Records from a collection:
* * * *

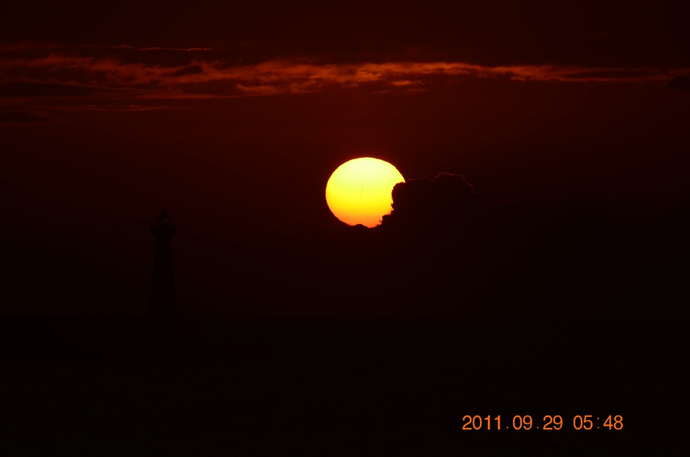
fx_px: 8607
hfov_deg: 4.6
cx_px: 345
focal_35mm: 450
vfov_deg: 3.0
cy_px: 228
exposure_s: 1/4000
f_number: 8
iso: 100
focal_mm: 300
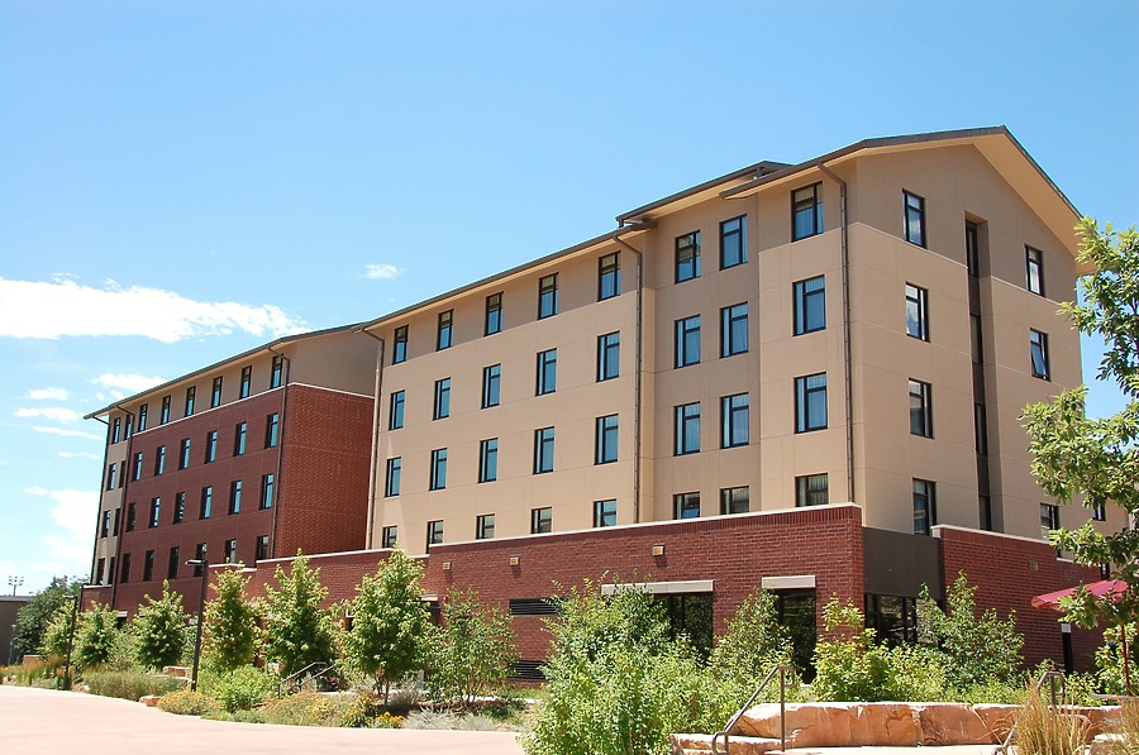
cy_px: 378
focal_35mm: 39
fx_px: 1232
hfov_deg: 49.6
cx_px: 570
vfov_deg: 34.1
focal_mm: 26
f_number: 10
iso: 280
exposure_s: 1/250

* * * *

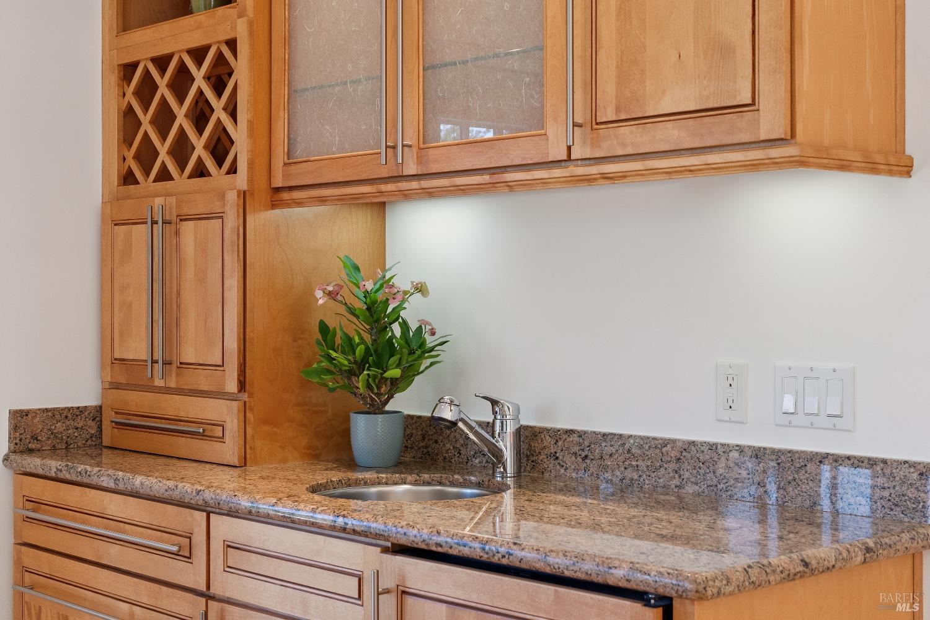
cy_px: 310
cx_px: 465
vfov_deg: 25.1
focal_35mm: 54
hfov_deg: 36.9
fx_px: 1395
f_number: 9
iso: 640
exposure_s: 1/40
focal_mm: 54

* * * *

> _Instructions for the task_
Your answer should be the lines above, word for word, from the line with "hfov_deg: 4.6" through the line with "exposure_s: 1/250", minus the pictures.

> _Answer below_
hfov_deg: 4.6
cx_px: 345
focal_35mm: 450
vfov_deg: 3.0
cy_px: 228
exposure_s: 1/4000
f_number: 8
iso: 100
focal_mm: 300
cy_px: 378
focal_35mm: 39
fx_px: 1232
hfov_deg: 49.6
cx_px: 570
vfov_deg: 34.1
focal_mm: 26
f_number: 10
iso: 280
exposure_s: 1/250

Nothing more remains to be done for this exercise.